Jones, H., Arnould, E. Resisting Financial Consumer Responsibilization Through Community Counter-Conduct. Journal of Business Ethics 198, 387–406 (2025).

https://doi.org/10.1007/s10551-024-05752-6

Abstract
This paper investigates Street Fight Radio’s consumer community’s resistance to neoliberal financial consumer responsibilization. Extant scholarship critiques consumer responsibilization on ethical grounds for placing too much responsibility on consumers at the expense of institutional actors. It also describes some forms of aversion to parts of the responsibilization process among individuals and short-lived consumer collectives. However, it falls short of analyzing community-driven resistance to financial consumer responsibilization writ large, or consumers’ efforts to responsibilize other stakeholders.

Our netnographic and ethnographic study of Street Fight Radio (SFR), a populist grassroots political comedy radio show and podcast with a strong anti-neoliberal consumer community, addresses these previous theoretical limitations.

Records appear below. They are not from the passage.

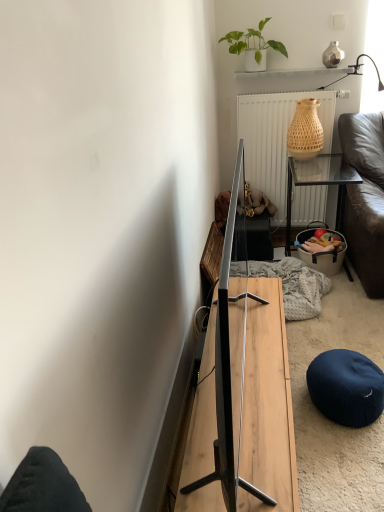
Locate an element on the screen. This screenshot has height=512, width=384. free location above light wood table at center, arranged as the second table when viewed from the right (from a real-world perspective) is located at coordinates (261, 356).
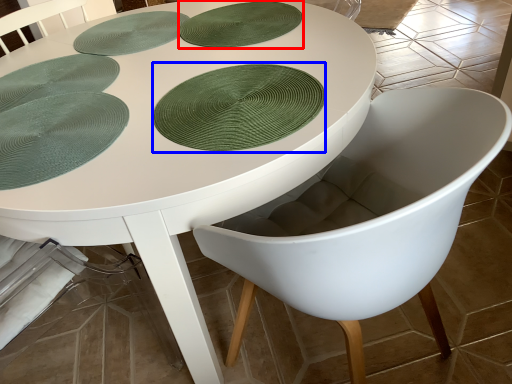
Question: Which object is closer to the camera taking this photo, paper plate (highlighted by a red box) or paper plate (highlighted by a blue box)?

Choices:
 (A) paper plate
 (B) paper plate

Answer: (B)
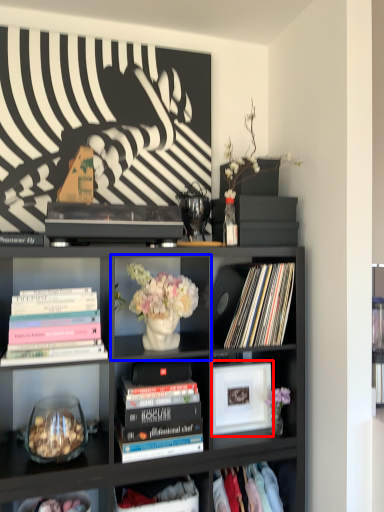
Question: Which object is closer to the camera taking this photo, picture frame (highlighted by a red box) or shelf (highlighted by a blue box)?

Choices:
 (A) picture frame
 (B) shelf

Answer: (B)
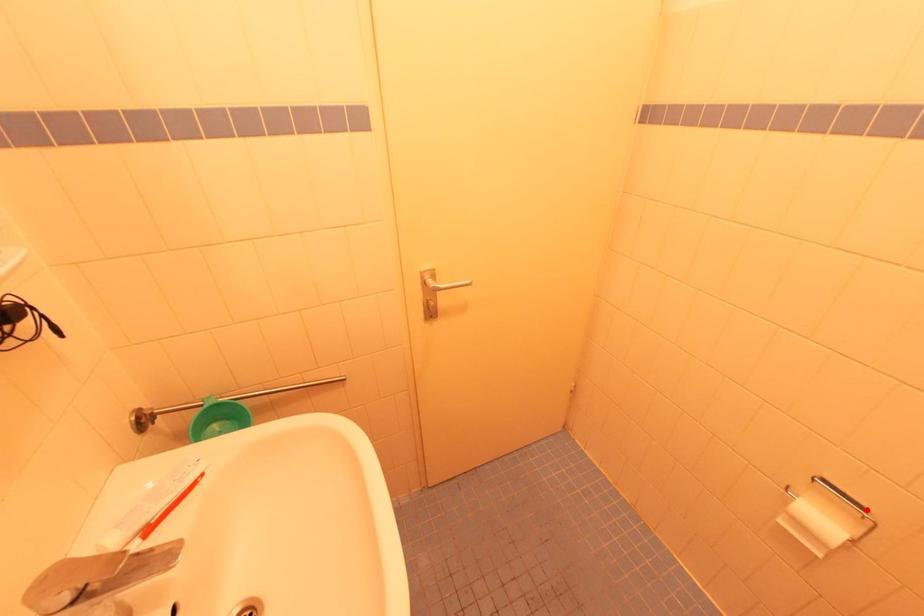
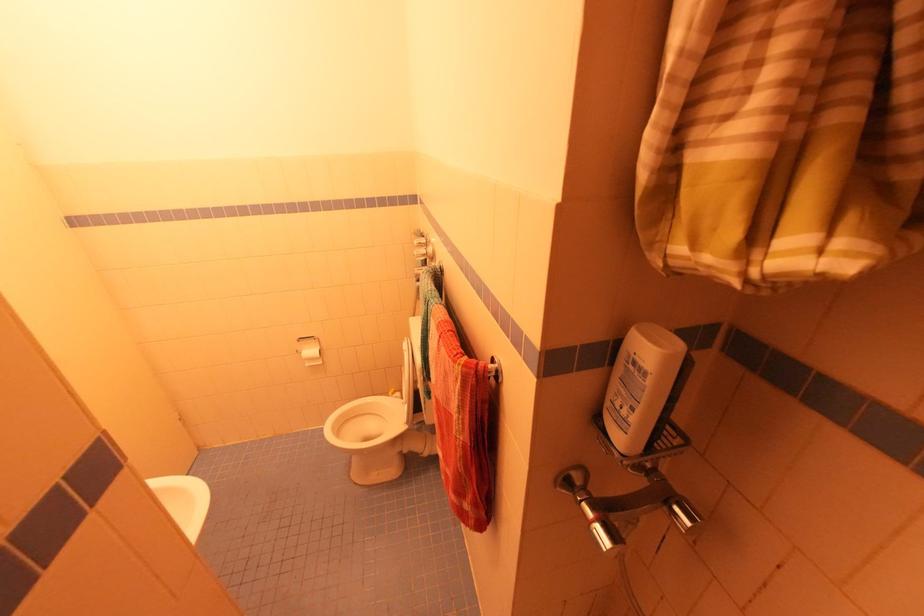
Question: I am providing you with two images of the same scene from different viewpoints. A red point is marked on the first image. At the location where the point appears in image 1, is it still visible in image 2?

Choices:
 (A) Yes
 (B) No

Answer: (A)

Drawing from Foucault’s counter-conduct concept, we show how SFR’s consumer community bolsters and sustains community-level resistance to financial consumer responsibilization. It encourages consumers to push for collective protections from markets and responsibilize other actors to address systemic, structural precarity. Our analysis makes novel contributions by theorizing the role of community in sustaining resistance to consumer responsibilization and by demonstrating the role of precarious consumers’ performative staging of supposedly excessive, irresponsible consumption in reorienting consumer ethics.